- [Supplied records]
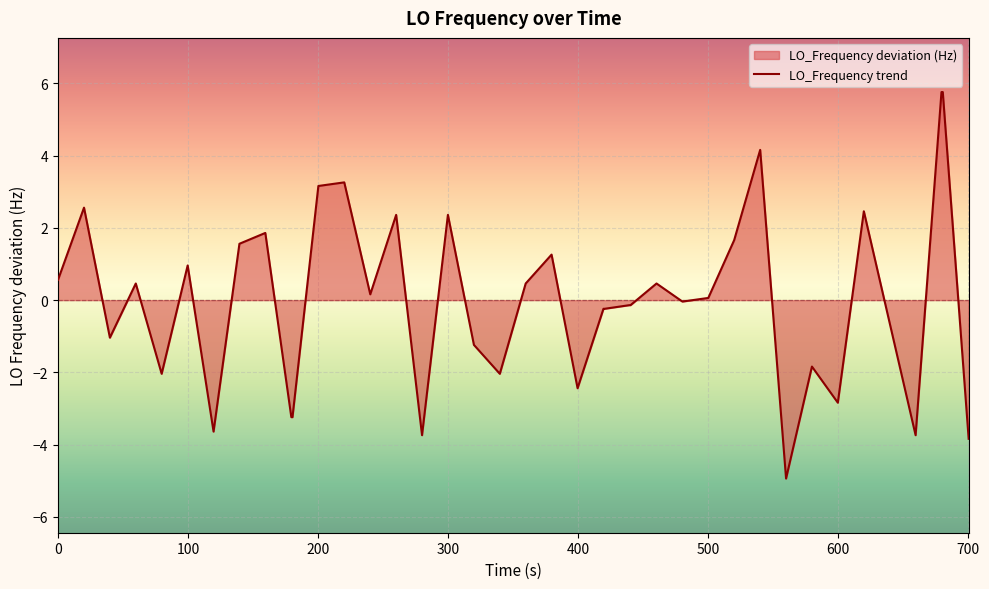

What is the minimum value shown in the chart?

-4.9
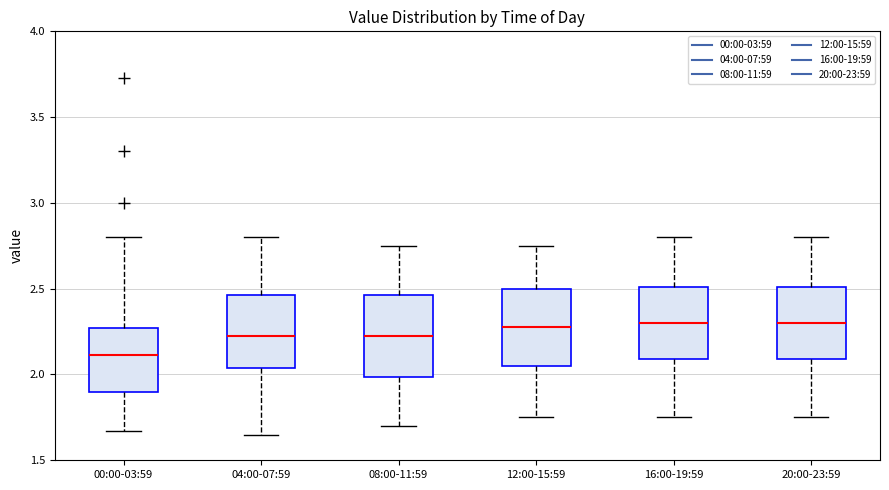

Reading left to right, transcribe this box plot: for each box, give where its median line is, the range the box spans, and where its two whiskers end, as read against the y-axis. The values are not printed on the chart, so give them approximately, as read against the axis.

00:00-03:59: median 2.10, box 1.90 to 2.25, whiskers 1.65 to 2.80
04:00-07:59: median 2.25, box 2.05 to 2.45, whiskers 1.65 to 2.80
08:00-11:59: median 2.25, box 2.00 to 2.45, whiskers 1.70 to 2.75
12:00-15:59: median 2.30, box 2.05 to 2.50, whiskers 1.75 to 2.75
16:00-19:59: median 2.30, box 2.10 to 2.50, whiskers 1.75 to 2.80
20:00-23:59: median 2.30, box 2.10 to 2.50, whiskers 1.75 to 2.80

- [Work request] Reproduce all of the items above with "graph" substituted for each occurrence of "chart", leaving everything else unchanged. Omit the pictures.

- [Reply]
What is the minimum value shown in the graph?

-4.9

Reading left to right, transcribe this box plot: for each box, give where its median line is, the range the box spans, and where its two whiskers end, as read against the y-axis. The values are not printed on the graph, so give them approximately, as read against the axis.

00:00-03:59: median 2.10, box 1.90 to 2.25, whiskers 1.65 to 2.80
04:00-07:59: median 2.25, box 2.05 to 2.45, whiskers 1.65 to 2.80
08:00-11:59: median 2.25, box 2.00 to 2.45, whiskers 1.70 to 2.75
12:00-15:59: median 2.30, box 2.05 to 2.50, whiskers 1.75 to 2.75
16:00-19:59: median 2.30, box 2.10 to 2.50, whiskers 1.75 to 2.80
20:00-23:59: median 2.30, box 2.10 to 2.50, whiskers 1.75 to 2.80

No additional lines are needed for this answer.